In the end writing is not something I have a choice about. It leads me, and so there’s never a question of making time for it. The time makes itself. There’s an ongoing inner insistence that must be heeded. Although it is usually attributed to Goethe, it was actually W.H. Murray in The Scottish Himalaya Expedition who wrote: Until one is committed, there is hesitancy, the chance to draw back, always ineffectiveness. Concerning all acts of initiative (and creation), there is one elementary truth the ignorance of which kills countless ideas and splendid plans: that the moment one definitely commits oneself, then providence moves too. A whole stream of events issues from the decision, raising in one’s favor all manner of unforeseen incidents, meetings and material assistance, which no man could have dreamt would have come his way.
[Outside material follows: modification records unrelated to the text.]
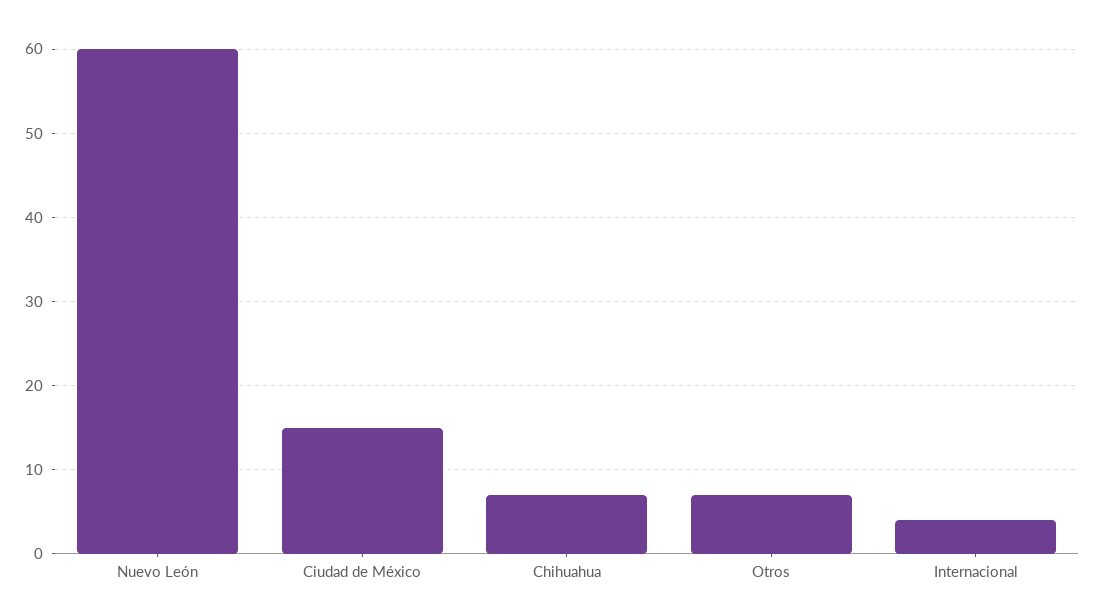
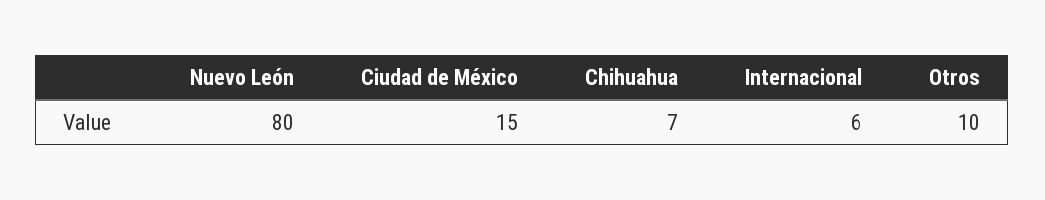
  {
-   "Nuevo León": 60,
+   "Nuevo León": 80,
    "Ciudad de México": 15,
    "Chihuahua": 7,
-   "Otros": 7,
+   "Otros": 10,
-   "Internacional": 4
+   "Internacional": 6
  }

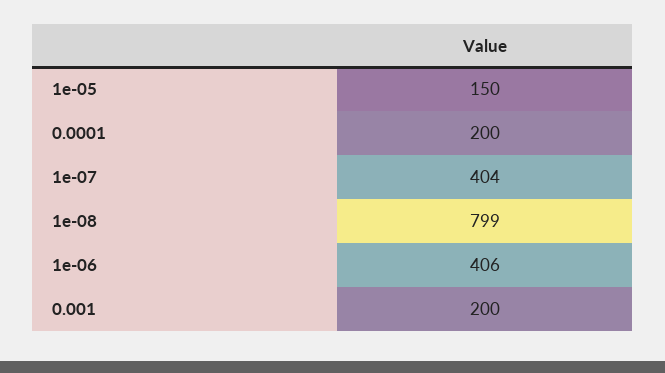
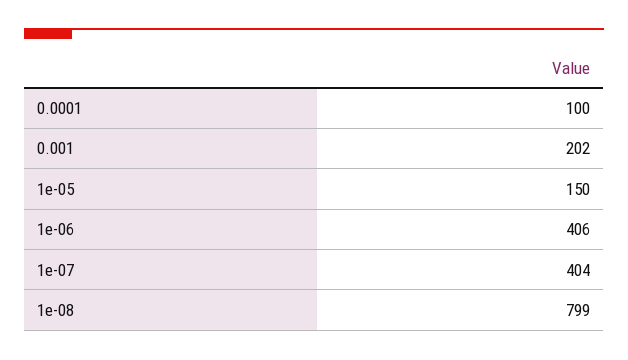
  {
    "1e-05": 150,
-   "0.0001": 200,
+   "0.0001": 100,
    "1e-07": 404,
    "1e-08": 799,
    "1e-06": 406,
-   "0.001": 200
+   "0.001": 202
  }

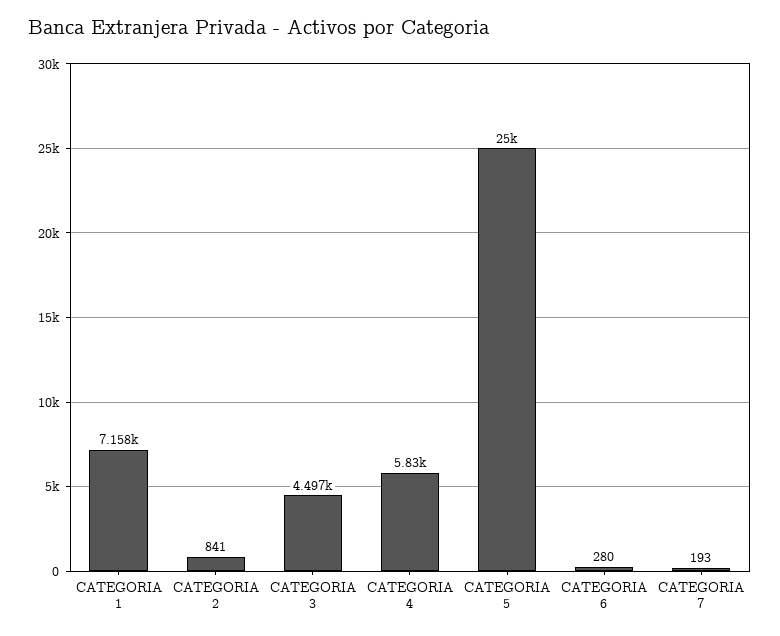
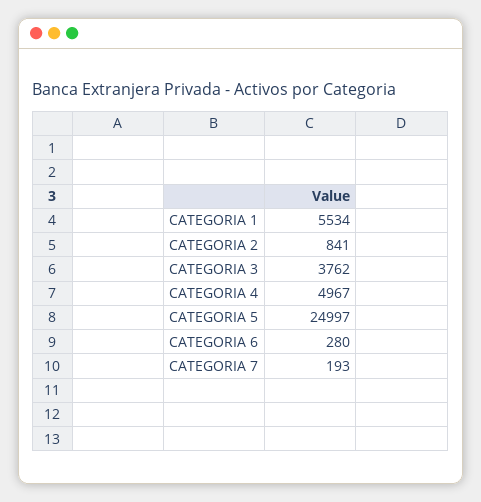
  {
-   "CATEGORIA 1": 7158,
+   "CATEGORIA 1": 5534,
    "CATEGORIA 2": 841,
-   "CATEGORIA 3": 4497,
+   "CATEGORIA 3": 3762,
-   "CATEGORIA 4": 5830,
+   "CATEGORIA 4": 4967,
    "CATEGORIA 5": 24997,
    "CATEGORIA 6": 280,
    "CATEGORIA 7": 193
  }

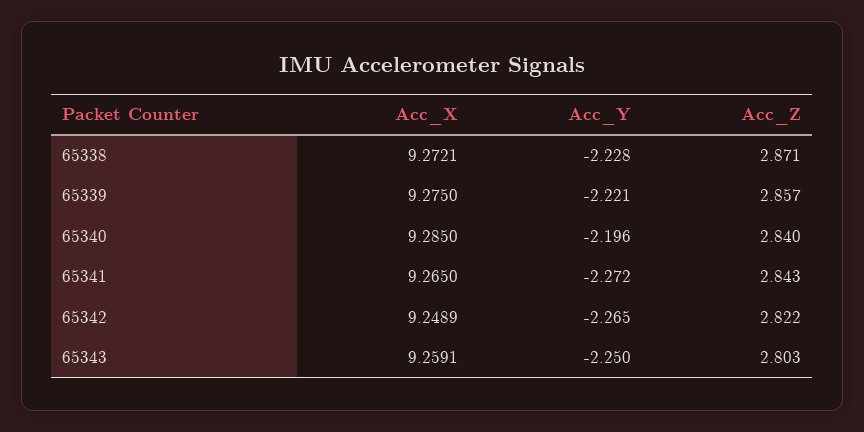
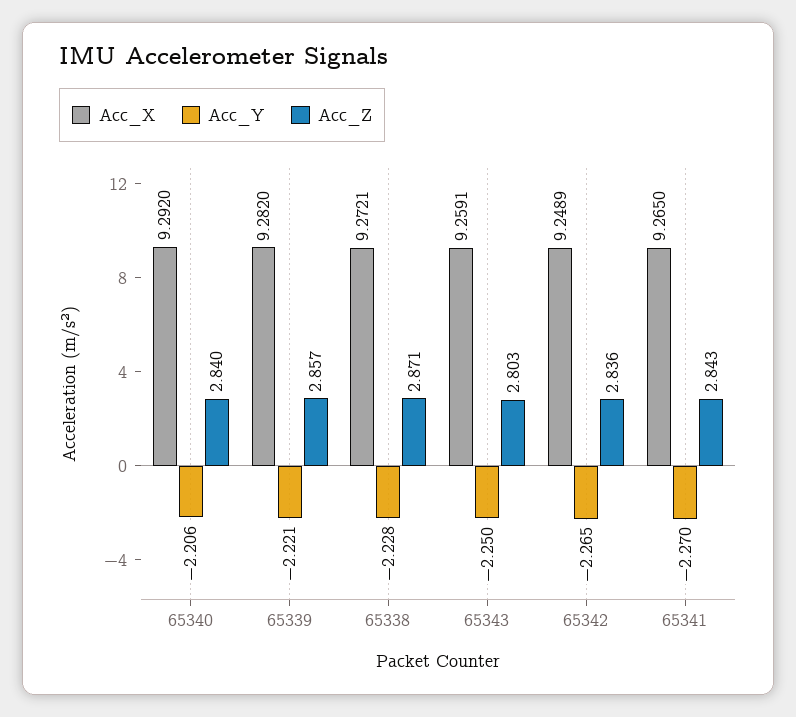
  {
    "Acc_X": {
      "65338": 9.2721,
-     "65339": 9.275,
+     "65339": 9.282,
-     "65340": 9.285,
+     "65340": 9.292,
      "65341": 9.265,
      "65342": 9.2489,
      "65343": 9.2591
    },
    "Acc_Y": {
      "65338": -2.228,
      "65339": -2.221,
-     "65340": -2.196,
+     "65340": -2.206,
-     "65341": -2.272,
+     "65341": -2.27,
      "65342": -2.265,
      "65343": -2.25
    },
    "Acc_Z": {
      "65338": 2.871,
      "65339": 2.857,
      "65340": 2.84,
      "65341": 2.843,
-     "65342": 2.822,
+     "65342": 2.836,
      "65343": 2.803
    }
  }

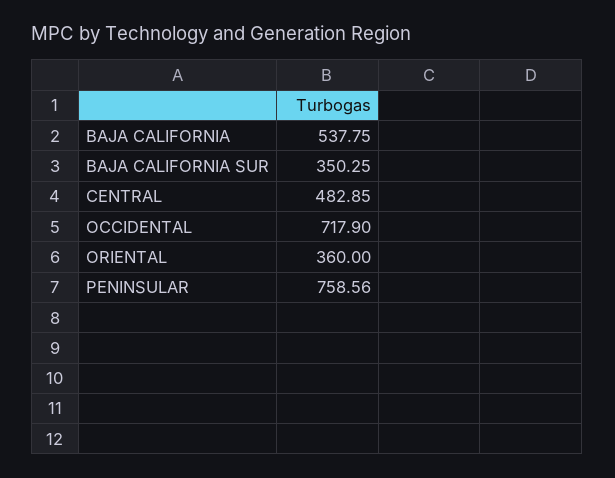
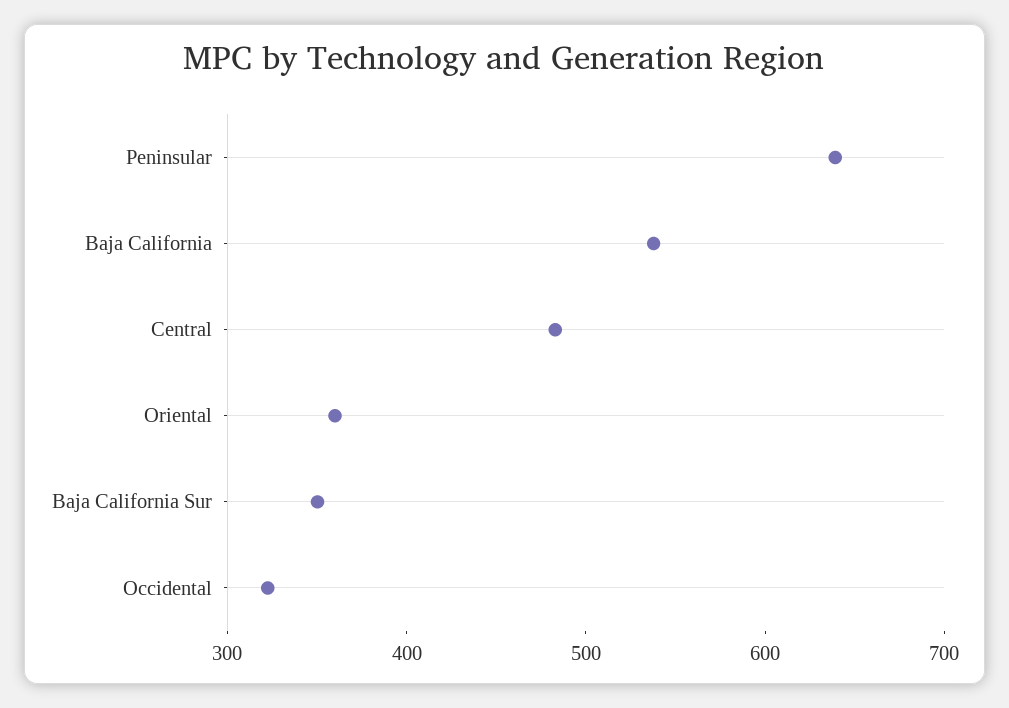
  {
    "BAJA CALIFORNIA": 537.75,
    "BAJA CALIFORNIA SUR": 350.25,
    "CENTRAL": 482.85,
-   "OCCIDENTAL": 717.9,
+   "OCCIDENTAL": 320,
    "ORIENTAL": 360,
-   "PENINSULAR": 758.56
+   "PENINSULAR": 640
  }

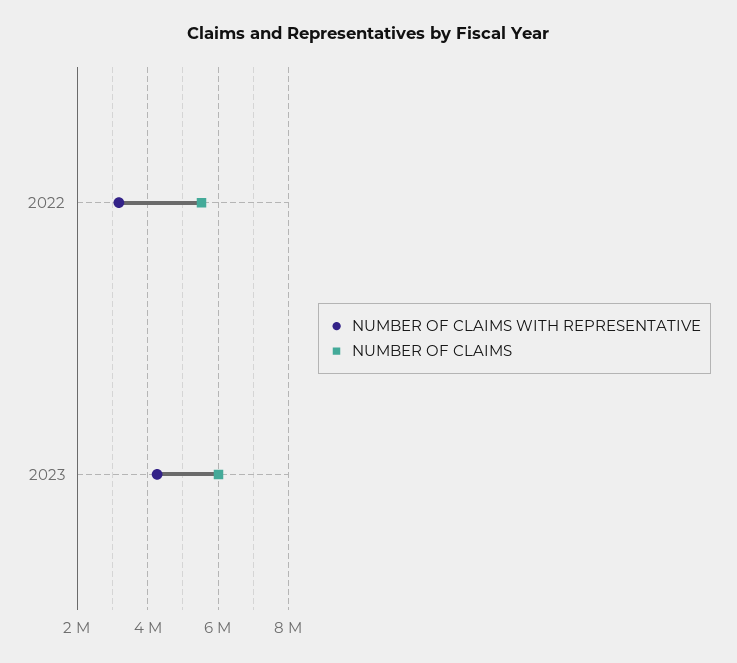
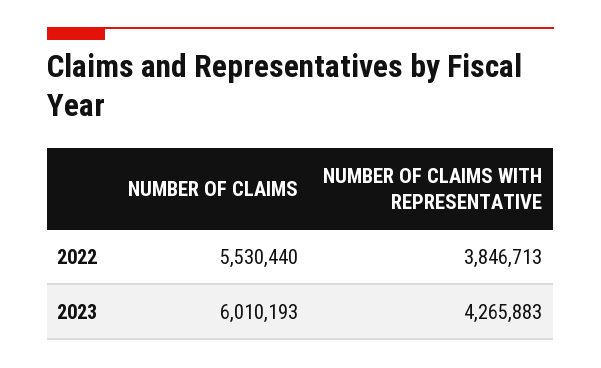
  {
    "NUMBER OF CLAIMS WITH REPRESENTATIVE": {
-     "2022": 3200000,
+     "2022": 3846713,
      "2023": 4265883
    },
    "NUMBER OF CLAIMS": {
      "2022": 5530440,
      "2023": 6010193
    }
  }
If you want to make time for writing you need to find your passion, your commitment. Find the place inside you where the words that need to be written are leading you, not the other way around. Find the place where your soul will be bereft without it. Then you will make time for writing no matter what.
To write, to be a writer, you need passion, discipline, perseverance, love, and inspiration, but I think even more important is an unshakeable promise to yourself. With this promise everything else follows. For me, commitment, combined with creative love and joy, is the bedrock of producing the blog. This combination means I will always make time for writing.
Writing this guest post has helped me begin to define myself as a writer. I’ve been an artist and have painted on and off all my life, at times seriously. At one point in my forties I suddenly had the clarity that I had an unconscious belief that painting is hard work. It was an incredibly freeing revelation, and my art improved significantly because of becoming aware, and letting go of, that belief.
I have never regarded myself as a writer, although I do remember a high school teacher predicting I would grow up to be one. Writers write right?! I never did, except for long letters home when I was travelling in the days before the Internet. Writing this piece has had the same effect as that revelation about my painting. Suddenly I am a writer and it is inspirational and very freeing.
So once again I’d like to thank the 5writers for inviting me to write this post. It has been a very valuable exercise. It has helped me come to a deeper understanding of myself as a writer, and it has helped me get greater clarity about the internal forces that propel my writing. I’ve been inspired by it. I hope others are too.